Lorédan Larchey la présente lui aussi en équivalence en 1872, dans son sens premier : « Aussi frais, aussi sain que la feuille respectée par les hannetons. » Il cite à témoin une phrase de Xavier de Montépin : « Une jeunesse entre quinze et seize, point piquée des hannetons, un vrai bouton de rose. »

J’espère, lecteur, en terminant ce chapitre, que vous l’aurez trouvé de même.

2.

LES INSTITUTIONS

Armée, Guerre

Aussi bien pleure bien battu, comme mal battu.

Vieux proverbe.

La langue française doit beaucoup à l’armée. À toutes les armées, de tous les temps.
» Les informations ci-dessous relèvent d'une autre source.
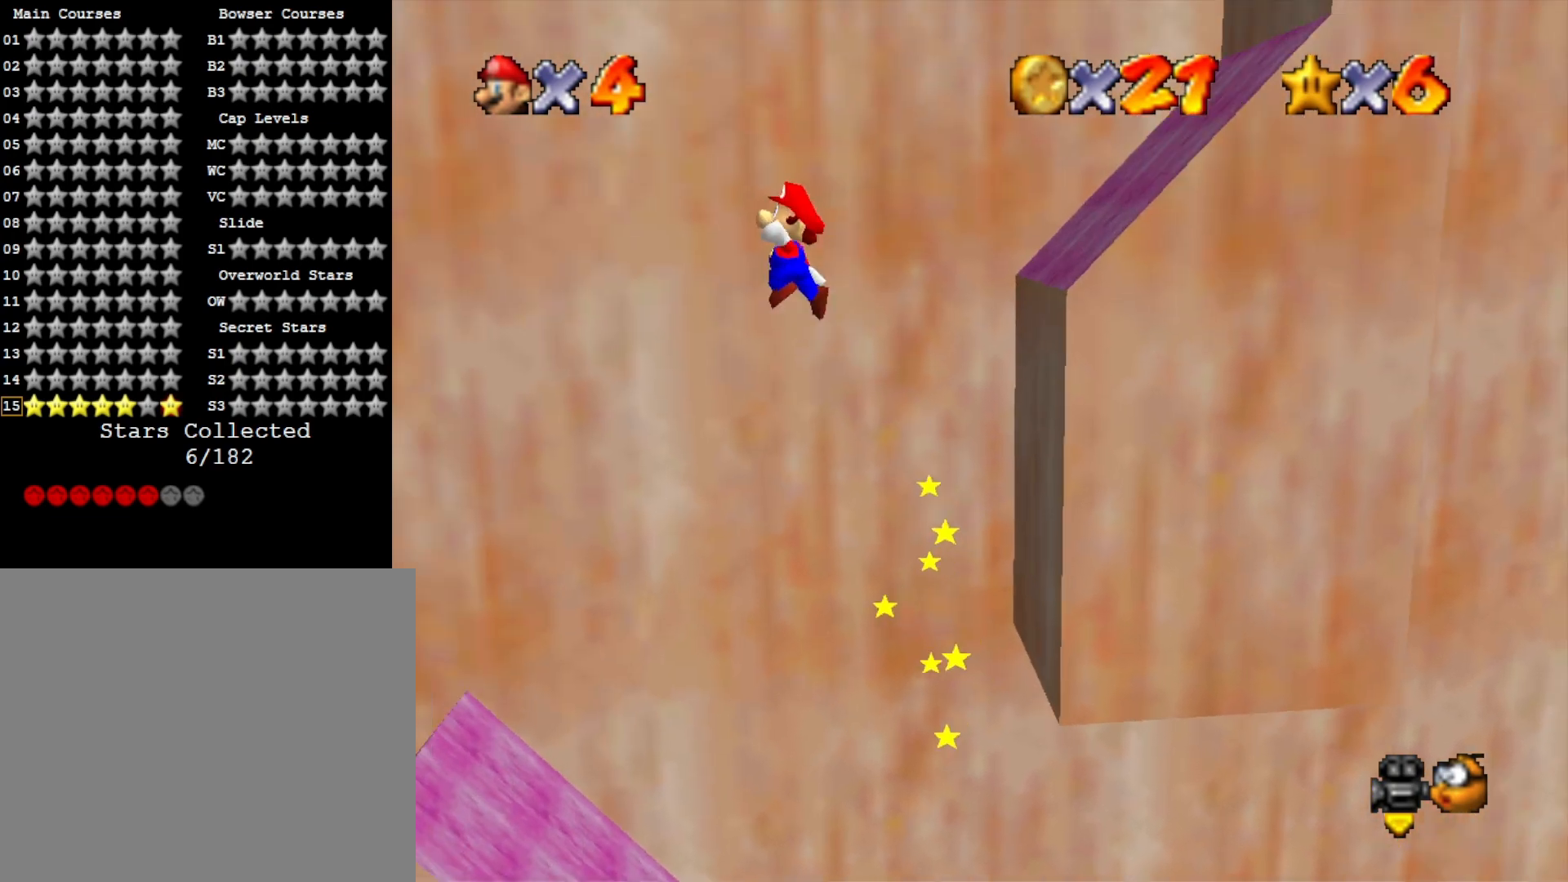
{"buttons": ["CROSS"], "left_stick": "left", "right_stick": "center", "events": []}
Si l’on considère que le fond de notre langue vient pour une bonne part, non pas du latin classique des intellectuels romains, mais du « bas latin », sorte d’argot des légionnaires transmis aux peuplades pacifiées, on comprend l’étendue de la reconnaissance que nous devons aux soldats. Le mot tête par exemple, qui en latin testa signifiait « vase de terre cuite », représente au départ une plaisanterie aussi fine que nos « cafetières », « carafes » et autres « calebasses » pour désigner le siège de nos pensées…
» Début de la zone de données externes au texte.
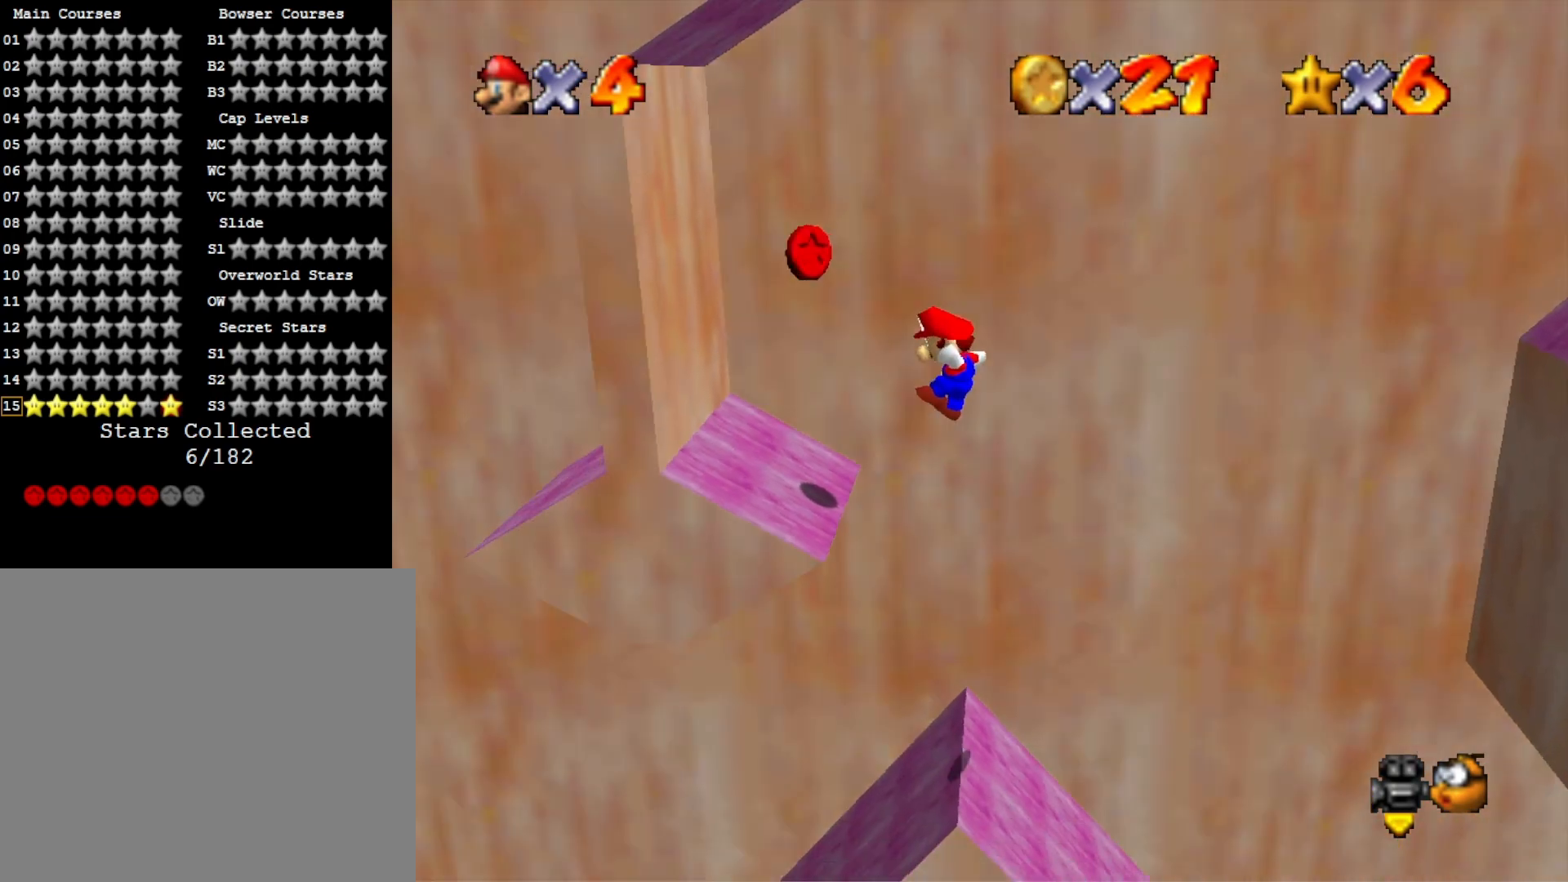
{"buttons": [], "left_stick": "left", "right_stick": "center", "events": [[167, "CROSS", "up"], [267, "CROSS", "down"], [467, "CROSS", "up"]]}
Du Moyen Âge jusqu’à nos jours la langue des militaires, langue du plus haut prestige, n’a cessé de fournir des vocables et des locutions d’autant plus imagées que la guerre était fréquente, active, et souvent glorieuse. Car il n’est rien de tel que le soldat pour distribuer à la ronde le vocabulaire de son métier. Parler boutique lui donne du mystère, lui qui revient toujours du seuil de la mort violente ; il en acquiert du charme et de la grandeur.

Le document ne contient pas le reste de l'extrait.